Seperti bundaran Tapak Kuda yang menjadi pertemuan jalan dari arah Kendari Beach ke Bundaran Stainless, Jl Malik Raya dan ke arah Jembatan Tripping Andonohu. Bundaran stainlees di arah barat bundaran Tapak Kuda merupakan perempatan jalur Jalan By Pass ke Pasar Baru dan Jl Made Sabara – Jembatan Tripping Andonohu. Warga menamai sebagai bundaran Stainless lantaran di tengah bundaran terdapat ornamen taman yang terbuat dari besi-besi kilap anti karat stainless steel.
Ke arah selatan terdapat bundaran Andonohu yang juga sering disebut bundaran Panser lantaran di tengah bundaran terdapat asesori sebuah kendaraan militer jenis Panser yang sudah tak terpakai lagi. Bundaran ini menandai perempatan jalanan arah Andonohu dan kawasan kampus Universitas Halu Oleo (UHO).
Ke arah selatan menenggara terdapat bundaran Polda. Disebut demikian menandai perempatan jalan menuju markas Polda Sultra yang berhadapan dengan Kantor Gubernur Provinsi Sulawesi Tenggara. Dari bundaran ini ke arah timur bersambung dengan poros jalan ke Moramo kabupaten Konawe Selatan (Konsel).
Sekitar 6 km ke arah barat bundaran Polda terdapat bundaran Bola Dunia. Bundaran yang di tengahnya terdapat tugu Bola Dunia, merupakan persimpangan jalan dari arah Mandonga ke bandara Halu Oleo (d/h. bandara Wolter Monginsidi).
Bundaran Pesawat Terbang di poros menuju bandara Halu Oleo Kendari

Bundaran Pesawat Terbang di poros menuju bandara Halu Oleo Kendari


Masih terdapat sejumlah bundaran lain yang menjadi ikon baru kota Kendari seperti bundaran Abunawas di depan RSUD Abunawas Andonohu dan bundaran Pesawat yang di tengahnya terdapat sebuah reflika pesawat jet tempur yang menandai persimpangan dari arah Mandonga menuju Konda dan ke Pintu Gerbang perbatasan kota Kendari dengan kabupaten Konsel.
Antarbundaran juga terdapat jalan-jalan penghubung kualitas hotmix dengan lebar jalan di atas 6 meter.

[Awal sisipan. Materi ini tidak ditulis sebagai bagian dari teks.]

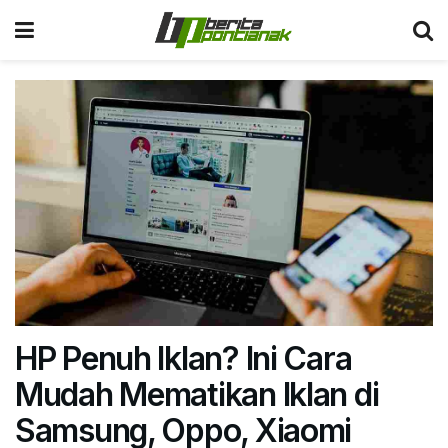
HP Penuh Iklan? Ini Cara
Mudah Mematikan Iklan di
Samsung, Oppo, Xiaomi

Bundaran-bundaran tersebut selain menjadi penanda kawasan, sekaligus mencerminkan kesungguhan kerja Pemkot Kendari menata ruang meluaskan kota dengan membangun jalan mengantisipasi perkembangan lalu-lintas perkotaan bebas dari kemacetan.
Untuk mempercepat mencapai tujuan, para sopir taksi kota Kendari umumnya menanyakan nama bundaran yang terdekat dengan alamat yang hendak dituju penumpangnya.
Mengamati penataan jalan serta keapikan pengaturan arus lalu-lintas antarbundaran yang terdapat di pusat kota Kendari yang juga dijuluki sebagai Kota Lulo, bukan tidak mungkin dalam tahun 2014 ini dapat meraih penghargaan Wahana Tata Nugraha di bidang penataan serta pengaturan perlalu-lintasan kota.
Kota Kendari luasnya lebih dari 300 km persegi dua kali lebih besar dari wilayah kota Makassar. Masih terdapat lahan cukup luas untuk pengembangan wilayah kota terutama di arah selatan Teluk Kendari, ke arah timur, dan ke arah utara poros perbatasan dengan kabupaten Konawe.
Penduduk kota saat ini kurang lebih 300 ribu jiwa. Tak heran jika di berbagai penjuru kota masih terlihat banyak wilayah lengang penduduk.
Jika Jembatan Bahteramas melintas Teluk Kendari dari Kota Lama ke Lapulu dapat terujud dipastikan akan jadi pemicu perkembangan wilayah bebas banjir yang masih lengang di arah timur kota hingga Sambuli.
Banyak warga menyarankan pengembangan kota Kendari kelak tetap mempertahankan ciri pembangunan bundaran-bundaran yang dibuat tematik untuk penanda kawasan.
Bundaran Mandonga yang dibangun sejak 25 tahun lalu merupakan bundaran pertama jadi kebanggaan pertanda pusat kota Kendari, setelah sebelumnya berstatus sebagai Kota Administratif (Kotif). Bundaran ini menjadi pengurai jalan simpang tiga dari dan menuju arah timur kota lama Kendari, menuju bandara Halu Oleo arah selatan dan poros keluar arah utara ke kabupaten Konawe dan kabupaten Kolaka
Terdapat sejumlah bundaran telah dirombak, seperti bundaran Wuawua, bundaran Pasar Baru, dan bundaran Kota Lama untuk mengakomodasi kian berkembangnya keramaian dan kepadatan arus lalu-lintas kota. (Mahaji Noesa, tulisan ini telah diposting di kreport kompas.com 26 Agustus 2014)

Gambar

Peta kota Kendari dan sekitarnya/Sumber: google-pakai-mobil.blogspot.com

Tergolong sesuatu yang langka di dunia, sebuah kota utuh tumbuh berkembang mengelilingi sebuah teluk  seperti teluk Kendari. Justru teluk Kendari yang kini berkembang multifungsi memerlukan perhatian serius dalam kaitan perkembangan kota Kendari sebagai ibukota provinsi Sulawesi Tenggara ke depan.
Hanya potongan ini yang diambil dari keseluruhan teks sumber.